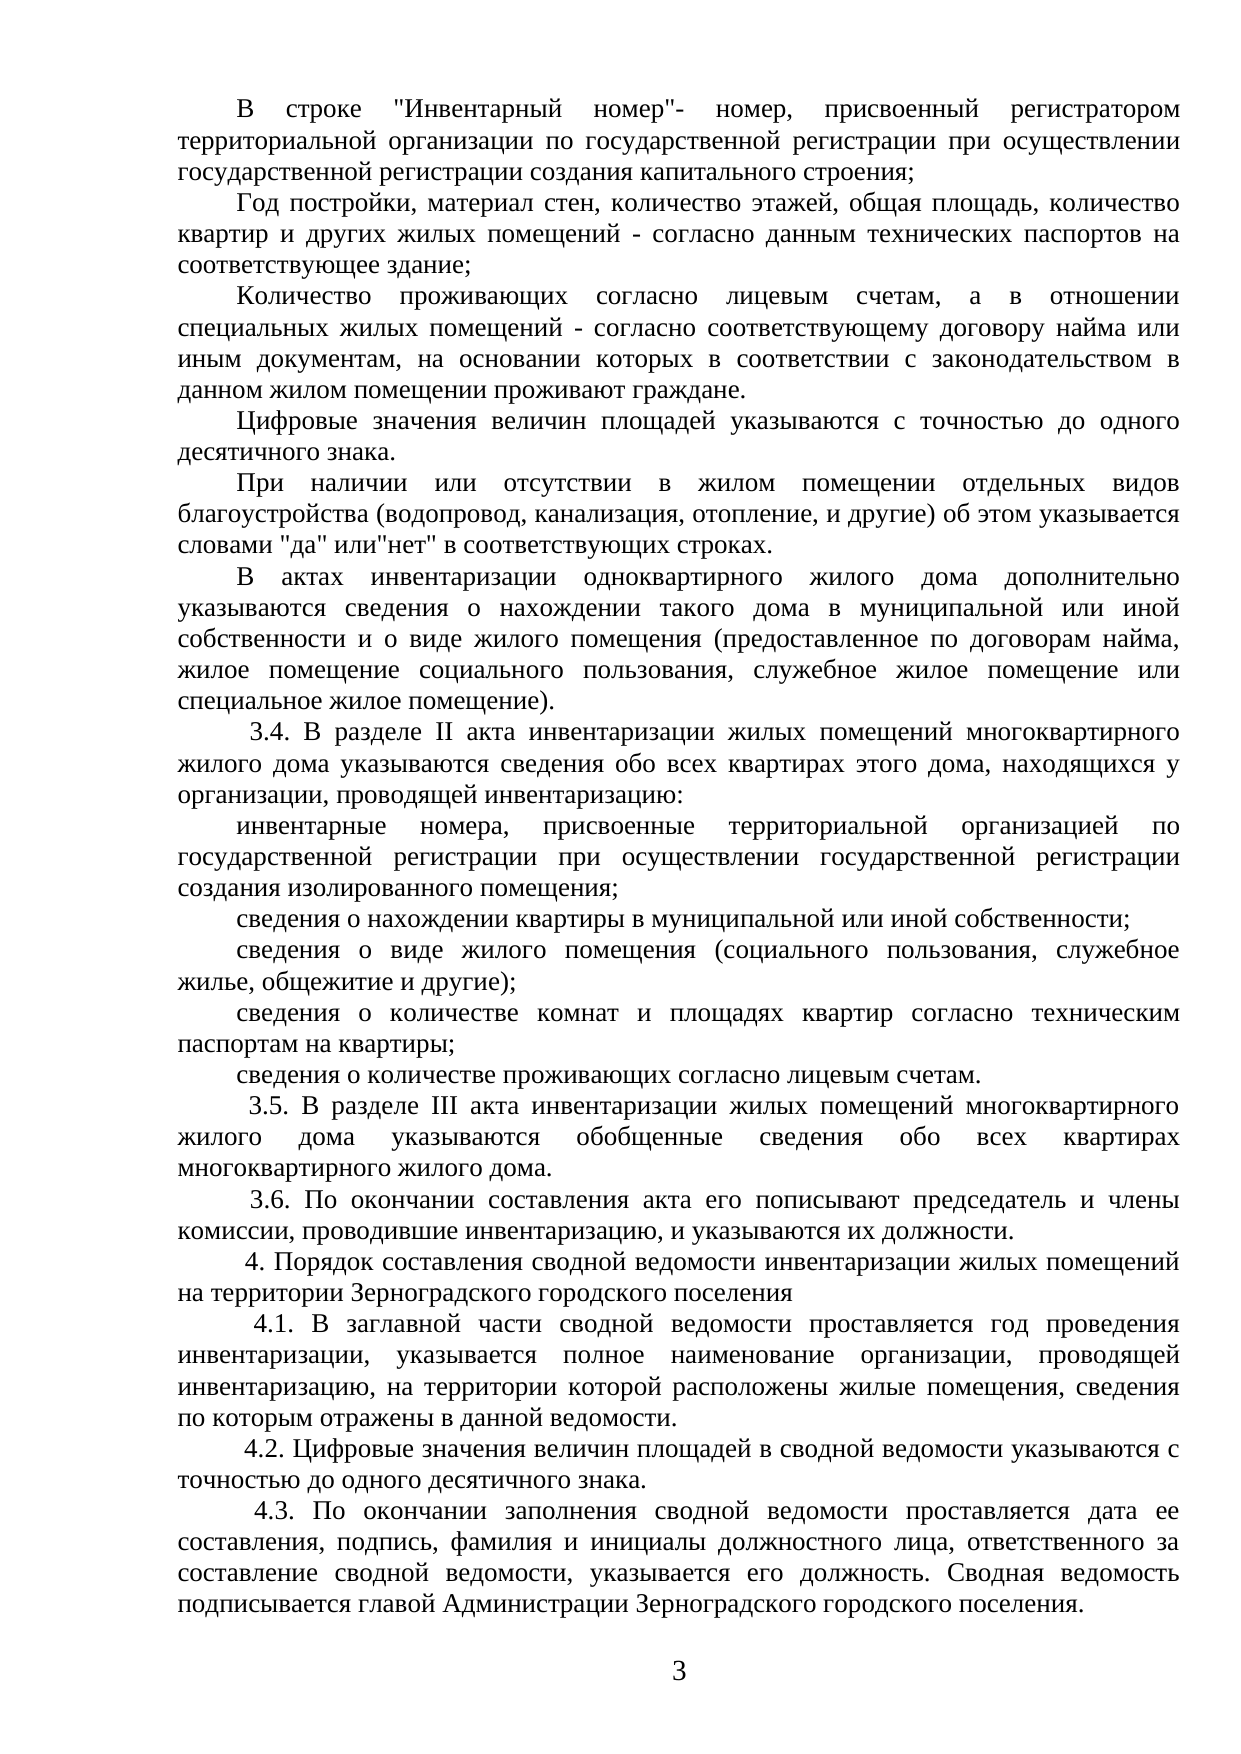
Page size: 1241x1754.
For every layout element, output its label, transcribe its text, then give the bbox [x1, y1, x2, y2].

text 3.4. В разделе II акта инвентаризации жилых помещений многоквартирного жилого дома указываются сведения обо всех квартирах этого дома, находящихся у организации, проводящей инвентаризацию: [177, 716, 1181, 809]
text В актах инвентаризации одноквартирного жилого дома дополнительно указываются сведения о нахождении такого дома в муниципальной или иной собственности и о виде жилого помещения (предоставленное по договорам найма, жилое помещение социального пользования, служебное жилое помещение или специальное жилое помещение). [177, 560, 1181, 716]
text При наличии или отсутствии в жилом помещении отдельных видов благоустройства (водопровод, канализация, отопление, и другие) об этом указывается словами "да" или"нет" в соответствующих строках. [177, 466, 1181, 560]
text 4.1. В заглавной части сводной ведомости проставляется год проведения инвентаризации, указывается полное наименование организации, проводящей инвентаризацию, на территории которой расположены жилые помещения, сведения по которым отражены в данной ведомости. [177, 1307, 1181, 1432]
text сведения о виде жилого помещения (социального пользования, служебное жилье, общежитие и другие); [177, 933, 1181, 996]
text 4.3. По окончании заполнения сводной ведомости проставляется дата ее составления, подпись, фамилия и инициалы должностного лица, ответственного за составление сводной ведомости, указывается его должность. Сводная ведомость подписывается главой Администрации Зерноградского городского поселения. [177, 1494, 1181, 1619]
text Количество проживающих согласно лицевым счетам, а в отношении специальных жилых помещений - согласно соответствующему договору найма или иным документам, на основании которых в соответствии с законодательством в данном жилом помещении проживают граждане. [177, 279, 1181, 404]
text сведения о нахождении квартиры в муниципальной или иной собственности; [177, 902, 1181, 933]
text Год постройки, материал стен, количество этажей, общая площадь, количество квартир и других жилых помещений - согласно данным технических паспортов на соответствующее здание; [177, 186, 1181, 279]
text инвентарные номера, присвоенные территориальной организацией по государственной регистрации при осуществлении государственной регистрации создания изолированного помещения; [177, 809, 1181, 902]
text сведения о количестве проживающих согласно лицевым счетам. [177, 1058, 1181, 1089]
text Цифровые значения величин площадей указываются с точностью до одного десятичного знака. [177, 404, 1181, 466]
text 3.5. В разделе III акта инвентаризации жилых помещений многоквартирного жилого дома указываются обобщенные сведения обо всех квартирах многоквартирного жилого дома. [177, 1089, 1181, 1183]
text 3.6. По окончании составления акта его пописывают председатель и члены комиссии, проводившие инвентаризацию, и указываются их должности. [177, 1183, 1181, 1245]
text сведения о количестве комнат и площадях квартир согласно техническим паспортам на квартиры; [177, 996, 1181, 1058]
text В строке "Инвентарный номер"- номер, присвоенный регистратором территориальной организации по государственной регистрации при осуществлении государственной регистрации создания капитального строения; [177, 93, 1181, 186]
text 4. Порядок составления сводной ведомости инвентаризации жилых помещений на территории Зерноградского городского поселения [177, 1245, 1181, 1307]
text 4.2. Цифровые значения величин площадей в сводной ведомости указываются с точностью до одного десятичного знака. [177, 1432, 1181, 1494]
────
Where pictures appear in the records, leave them out; output everything else exactly.

Page size: 1241x1754.
For every layout element, output its label, transcribe its text, then give the bbox [x1, y1, x2, y2].

text 3.4. В разделе II акта инвентаризации жилых помещений многоквартирного жилого дома указываются сведения обо всех квартирах этого дома, находящихся у организации, проводящей инвентаризацию: [177, 716, 1181, 809]
text В актах инвентаризации одноквартирного жилого дома дополнительно указываются сведения о нахождении такого дома в муниципальной или иной собственности и о виде жилого помещения (предоставленное по договорам найма, жилое помещение социального пользования, служебное жилое помещение или специальное жилое помещение). [177, 560, 1181, 716]
text При наличии или отсутствии в жилом помещении отдельных видов благоустройства (водопровод, канализация, отопление, и другие) об этом указывается словами "да" или"нет" в соответствующих строках. [177, 466, 1181, 560]
text 4.1. В заглавной части сводной ведомости проставляется год проведения инвентаризации, указывается полное наименование организации, проводящей инвентаризацию, на территории которой расположены жилые помещения, сведения по которым отражены в данной ведомости. [177, 1307, 1181, 1432]
text сведения о виде жилого помещения (социального пользования, служебное жилье, общежитие и другие); [177, 933, 1181, 996]
text 4.3. По окончании заполнения сводной ведомости проставляется дата ее составления, подпись, фамилия и инициалы должностного лица, ответственного за составление сводной ведомости, указывается его должность. Сводная ведомость подписывается главой Администрации Зерноградского городского поселения. [177, 1494, 1181, 1619]
text Количество проживающих согласно лицевым счетам, а в отношении специальных жилых помещений - согласно соответствующему договору найма или иным документам, на основании которых в соответствии с законодательством в данном жилом помещении проживают граждане. [177, 279, 1181, 404]
text сведения о нахождении квартиры в муниципальной или иной собственности; [177, 902, 1181, 933]
text Год постройки, материал стен, количество этажей, общая площадь, количество квартир и других жилых помещений - согласно данным технических паспортов на соответствующее здание; [177, 186, 1181, 279]
text инвентарные номера, присвоенные территориальной организацией по государственной регистрации при осуществлении государственной регистрации создания изолированного помещения; [177, 809, 1181, 902]
text сведения о количестве проживающих согласно лицевым счетам. [177, 1058, 1181, 1089]
text Цифровые значения величин площадей указываются с точностью до одного десятичного знака. [177, 404, 1181, 466]
text 3.5. В разделе III акта инвентаризации жилых помещений многоквартирного жилого дома указываются обобщенные сведения обо всех квартирах многоквартирного жилого дома. [177, 1089, 1181, 1183]
text 3.6. По окончании составления акта его пописывают председатель и члены комиссии, проводившие инвентаризацию, и указываются их должности. [177, 1183, 1181, 1245]
text сведения о количестве комнат и площадях квартир согласно техническим паспортам на квартиры; [177, 996, 1181, 1058]
text В строке "Инвентарный номер"- номер, присвоенный регистратором территориальной организации по государственной регистрации при осуществлении государственной регистрации создания капитального строения; [177, 93, 1181, 186]
text 4. Порядок составления сводной ведомости инвентаризации жилых помещений на территории Зерноградского городского поселения [177, 1245, 1181, 1307]
text 4.2. Цифровые значения величин площадей в сводной ведомости указываются с точностью до одного десятичного знака. [177, 1432, 1181, 1494]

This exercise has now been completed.